Fine tune your mental food plate
Because you may be spending more time using technology than usual, it’s more important than ever to examine the quality and quantity of the content you’re consuming each day.
That content affects your thoughts, which in turn, affects your actions, which in turn, affects your habits, which in turn, affects the trajectory and quality of your life.
To help explore this idea, we’re going to take some cues from David Ryan Polgar’s Mental Food Plate, which suggests that a healthy daily digital diet should be comprised of the following…
Really think about the content you put into your head each day. To use the food analogy, choose to “eat” whatever you like, just make sure your diet is diverse, well rounded, and not all coming from junk sources, (A topic which we’ll explore further next week.) Just like you might reconfigure your food diet to include more high quality ingredients, rich in the nutrients your body craves, sometimes you may need to balance out the digital “candy” you consume with more high quality fare.
This doesn’t refer to the act of consumption, but rather what happens afterwards, (i.e. the “digestion of your meals”). For all of the time you invest online each day, are you also taking an equal amount offline to process and think about what you’ve consumed and how you can apply that to your life, (as we talked about in Week 10)?

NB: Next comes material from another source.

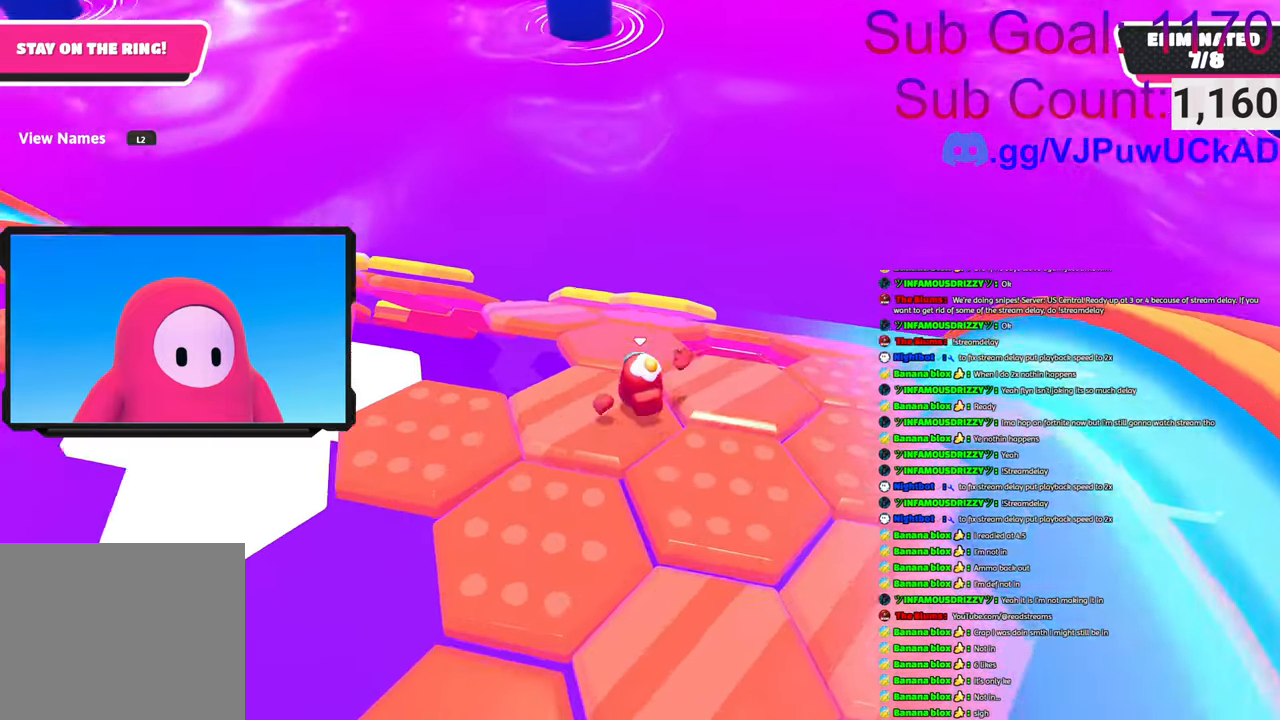
{"buttons": [], "left_stick": "up", "right_stick": "down-right", "events": [[133, "right_stick", "center"], [333, "right_stick", "down-right"]]}
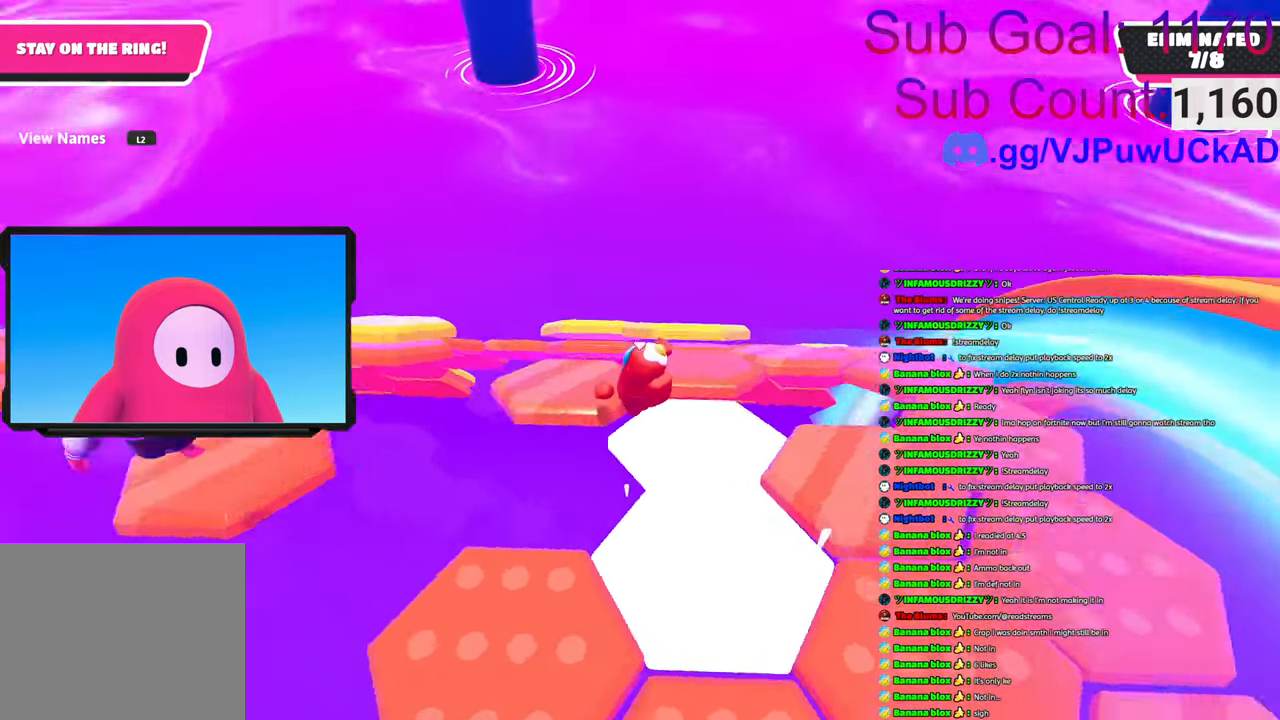
{"buttons": ["CROSS"], "left_stick": "up-left", "right_stick": "center", "events": [[33, "right_stick", "center"], [466, "CROSS", "down"], [500, "left_stick", "up-left"]]}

Rather than consuming content only for work or play, can you broaden your diet to include stuff that exercises your mind, helps you improve yourself and your life, or moves you from passive consumer to active creator? (We’re seeing huge examples of this online right now as more content creators are stepping up to the plate to share tutorials, classes, video tours, one-on-one training, etc.)
Again, to use the food analogy, there is often a disconnect between what we eat and our understanding of what that food does to our bodies. What are the repercussions from repeatedly consuming a low quality mental diet? As we talked about in the section above, (and in depth during Week 5 and Week 6 of this course), regularly tune into how the content you consume affects your thoughts, feelings, actions, and body, and make changes when those effects become unhealthy or unpleasant.
This week’s exercises
- Consider what your personal Mental Food Plate looks like. Are there any areas where you are currently undernourished? How can you shift your habits in the coming week to compensate for that?
- Continue your digital detox for a third week (if you want to/are able to). If possible, layer in quarantine-friendly activities like trying new hobbies, making time for deep thought/self-reflection, spending time in nature/exercising, or having virtual hangouts or making phone calls to people who may be struggling during this transition.
- Be kind to yourself. These are unprecedented times, my friends. If possible, try to do one nice thing for yourself every day to “fill up your tank” and keep yourself healthy and safe.